SC 7.1 modifies the open contract position. Only get rescission in case of misrepresentation. There must be fraud, recklessness, or obtaining property that differs substantially before it can be rescinded. Otherwise, only get damages and only if there is a material difference in value, description or content.

s.3 The False Declaration Act of 1967 makes any exclusion clause subject to a reasonableness test.

(c) Termination under a contractual law, for example, SC7 does not comply with a notice to complete or a special condition.

(d) Choose to treat the contract as terminated due to the breach of the contract by the other party. This is only possible if the offense is serious,

for example, a major misdescription

-not show a good title

-existence of an undisclosed concern

-any delay if time is of the essence -failure to comply with the termination notice.

This may be accompanied by a claim for damages for breach of contract.

4. Damages for breach of contract

Damages are calculated according to the rule of Hadley v. Baxendale, that is, the plaintiff can recover the loss that arose naturally from the breach or that was a loss that can be reasonably assumed that the parties considered at the time of the contract as the probable result of the breach.

Examples of

(a) If the termination never takes place, due to a serious breach of contract, the damages could be

For the buyer (B)

• trading loss, that is, the difference between the contract price and the highest market value on the date of default

• Transfer costs and other expenses in the purchase of a new property

• Alternative accommodation in the meantime

• possibly lost profits, for example, when P knew that B could develop a property

• If there is no loss of negotiation, then transmission costs are wasted.

For the seller (S)

• Loss of negotiation: difference between the price that would have been paid and any lower price actually achieved at resale.

• if there is no loss of negotiation, then the costs of the aborted transfer transaction

b) If completion takes place, there may still be a breach of contract that entitles a party to indemnify for damages, so that, for example, the buyer could claim a reduced purchase price if he discovers an undisclosed title or a wrong description before completion.

Generally, an action for damages for breach of contract cannot be brought after completion. However, the buyer can sue under an express provision in the contract that entitles him to compensation for misdescription, even after completion. For example, SC 7.3 and don’t forget the right to terminate under the Misrepresentation Act.

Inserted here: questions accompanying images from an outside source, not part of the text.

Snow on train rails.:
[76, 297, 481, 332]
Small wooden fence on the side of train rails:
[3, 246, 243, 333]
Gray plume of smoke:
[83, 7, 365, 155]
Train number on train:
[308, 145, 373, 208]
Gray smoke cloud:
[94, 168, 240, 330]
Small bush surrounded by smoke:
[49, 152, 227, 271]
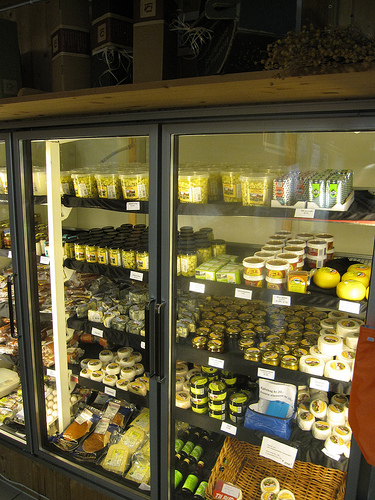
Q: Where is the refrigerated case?
A: In store.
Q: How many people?
A: None.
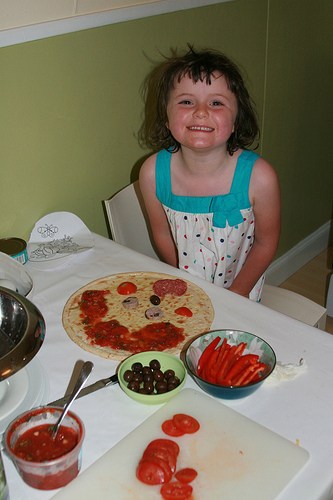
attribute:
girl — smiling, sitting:
[138, 41, 280, 303]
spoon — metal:
[51, 361, 93, 440]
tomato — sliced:
[172, 413, 199, 434]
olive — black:
[150, 359, 160, 371]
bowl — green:
[116, 351, 186, 405]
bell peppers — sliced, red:
[195, 335, 266, 388]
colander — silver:
[0, 285, 47, 383]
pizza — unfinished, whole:
[62, 272, 213, 360]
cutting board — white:
[47, 389, 308, 500]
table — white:
[0, 230, 332, 499]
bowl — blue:
[184, 329, 276, 399]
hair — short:
[148, 41, 262, 156]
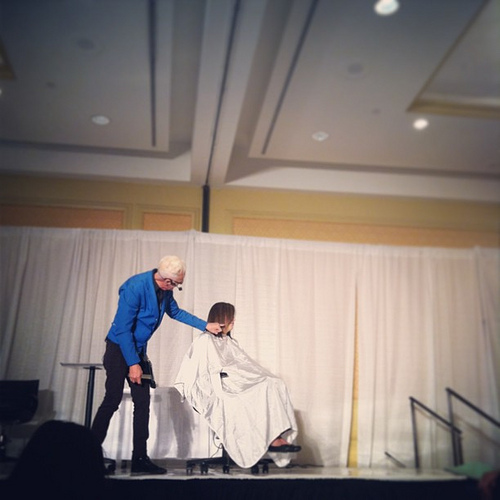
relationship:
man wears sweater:
[87, 252, 225, 476] [105, 267, 207, 366]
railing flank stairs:
[409, 386, 499, 467] [411, 388, 499, 493]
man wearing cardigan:
[64, 220, 239, 440] [109, 265, 182, 390]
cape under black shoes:
[177, 324, 310, 459] [270, 445, 302, 452]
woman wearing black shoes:
[173, 299, 301, 474] [272, 447, 302, 452]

5. Confiscation of the deposit

If the default is due to a default by the seller, the buyer is entitled to a refund of the deposit and, if paid to the seller or the seller’s agent, has a link on the ground for recovery. If it is due to the default of the buyer, the seller may lose the deposit, regardless of whether he actually suffers the loss, subject to the discretion of the court to order the return of the deposit according to LPA 1925 s.49 (2). But if the seller claims damages, the lost deposit is taken into account.

6. An undisclosed charge that only comes to light after completion

(a) Title not registered only. Compensation can be obtained from the Chief Land Registrar if the buyer is adversely affected by a charge for pre-root land.

(b) An action may be subject to title covenants.